◆ **Your objective**: In the essay on the Earth's pattern of process below, condense the paragraph that begins "OVER THE LAST FOUR BILLION YEARS" into two sentences that keep its main facts.

### Quoted passage

The Earth's Pattern of Process

Rather than be mired in self-judgment at our play with carbon, we can be dazzled by the Earth’s.

The Earth's Pattern of Process
This is installment number six of the Tractatus Ayyew. Photo: R. Maier


OVER THE LAST FOUR BILLION YEARS, the singular combination of our planet's orbit, spin, chemistry and magnetosphere have played out.  As this unique configuration of matter and energy has unfolded, a once barren rock has transformed into the thriving biosphere that is our common home today.  Of all that we know of other planets in our solar system and galaxy, it is an extraordinary and epic story.  However, what makes the story even more remarkable is that the tellers of the tale are thoroughly part of it.

Our telling of the Earth's tale is only possible through a vast and unique confluence of matter and energy; the spiral of carbon into ever more concentrated and complex configurations, the dispersion of the sun's energy into ever more diverse organisms and ecosystems; and the inexorable cultivation of consciousness in a myriad of forms.

Only now that this story can be fully told can we truly understand the compacted carbon deposits that propel our modern economy and have enabled this story to be told in full.

Now, from this vast vantage we see past our short-sightedness.

Rather than be mired in despair at our modern story of ecological depletion, we can be awed by the Earth’s ancient story of ecological enrichment.

The way our planet— as a uniquely configured cosmological system— has managed its matter and energy has led to the steady greening of its surface; the cultivation of ever greater diversity, vibrancy and abundance of life1. And finally, through the resulting emergence of consciousness, we have been propelled to the telling and pondering of the story itself.

So, where do we go from here?

First, let us hold fast to our vantage and the vast view it affords.

From here we can observe another pivotal planetary phenomenon. Aside from meteor strikes and massive volcanoes, it is a phenomenon unseen on the planet for hundreds of millions of years.

######
### Supplied material

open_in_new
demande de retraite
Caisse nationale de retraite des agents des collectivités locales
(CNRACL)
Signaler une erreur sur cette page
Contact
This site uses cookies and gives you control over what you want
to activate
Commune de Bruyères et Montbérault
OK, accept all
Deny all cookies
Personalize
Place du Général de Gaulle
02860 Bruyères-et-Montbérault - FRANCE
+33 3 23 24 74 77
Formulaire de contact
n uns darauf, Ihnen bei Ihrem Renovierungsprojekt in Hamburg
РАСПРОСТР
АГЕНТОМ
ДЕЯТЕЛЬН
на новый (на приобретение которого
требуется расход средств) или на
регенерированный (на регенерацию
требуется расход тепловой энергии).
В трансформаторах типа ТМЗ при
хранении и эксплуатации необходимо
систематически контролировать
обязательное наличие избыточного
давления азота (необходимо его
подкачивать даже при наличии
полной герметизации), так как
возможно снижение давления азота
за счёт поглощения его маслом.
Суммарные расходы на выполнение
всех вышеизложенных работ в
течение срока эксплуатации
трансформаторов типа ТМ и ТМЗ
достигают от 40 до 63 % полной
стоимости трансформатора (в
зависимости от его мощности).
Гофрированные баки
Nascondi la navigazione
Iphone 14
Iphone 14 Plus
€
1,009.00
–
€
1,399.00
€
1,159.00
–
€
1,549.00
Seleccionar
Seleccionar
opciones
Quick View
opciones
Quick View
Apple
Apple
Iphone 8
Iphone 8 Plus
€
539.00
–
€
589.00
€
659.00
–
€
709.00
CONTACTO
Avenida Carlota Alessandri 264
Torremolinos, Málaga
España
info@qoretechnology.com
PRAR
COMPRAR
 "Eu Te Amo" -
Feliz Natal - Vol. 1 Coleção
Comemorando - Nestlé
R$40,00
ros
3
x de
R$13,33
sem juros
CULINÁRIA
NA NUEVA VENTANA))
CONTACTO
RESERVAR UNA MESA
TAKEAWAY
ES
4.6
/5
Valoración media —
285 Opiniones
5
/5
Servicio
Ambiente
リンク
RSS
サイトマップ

######

◆ **Written solution**: Over four billion years, the interplay of Earth's orbit, spin, chemistry and magnetosphere has turned a once barren rock into today's thriving biosphere. Compared with what we know of other planets, this is an extraordinary, epic story, made more remarkable because its tellers are thoroughly part of it.